#### DATA FOR THE TASK:
====

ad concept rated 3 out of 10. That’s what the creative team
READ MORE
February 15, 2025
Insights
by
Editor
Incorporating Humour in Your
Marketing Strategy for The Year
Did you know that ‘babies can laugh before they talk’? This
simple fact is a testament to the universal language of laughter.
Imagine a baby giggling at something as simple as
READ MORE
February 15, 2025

====

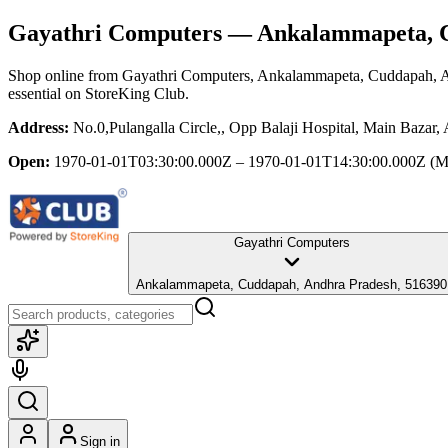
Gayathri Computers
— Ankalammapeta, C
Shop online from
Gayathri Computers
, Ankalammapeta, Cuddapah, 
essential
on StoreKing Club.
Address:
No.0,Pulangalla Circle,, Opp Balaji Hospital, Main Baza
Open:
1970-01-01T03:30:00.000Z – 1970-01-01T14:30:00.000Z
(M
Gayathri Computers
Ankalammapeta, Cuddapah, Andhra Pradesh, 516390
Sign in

====

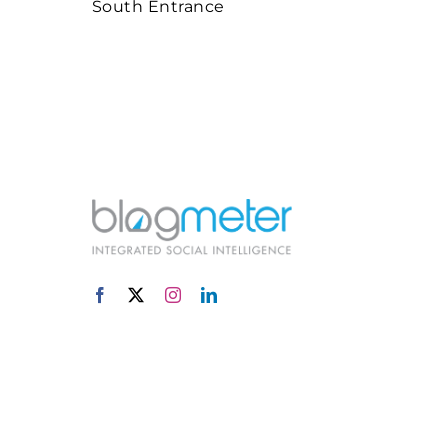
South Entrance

====

#### ASSIGNMENT:
With the first line being the one containing "ad concept rated" and the last line the one containing "simple fact is", transcribe exactly the lines above that fall in that range.

#### EXERCISE ANSWER:
ad concept rated 3 out of 10. That’s what the creative team
READ MORE
February 15, 2025
Insights
by
Editor
Incorporating Humour in Your
Marketing Strategy for The Year
Did you know that ‘babies can laugh before they talk’? This
simple fact is a testament to the universal language of laughter.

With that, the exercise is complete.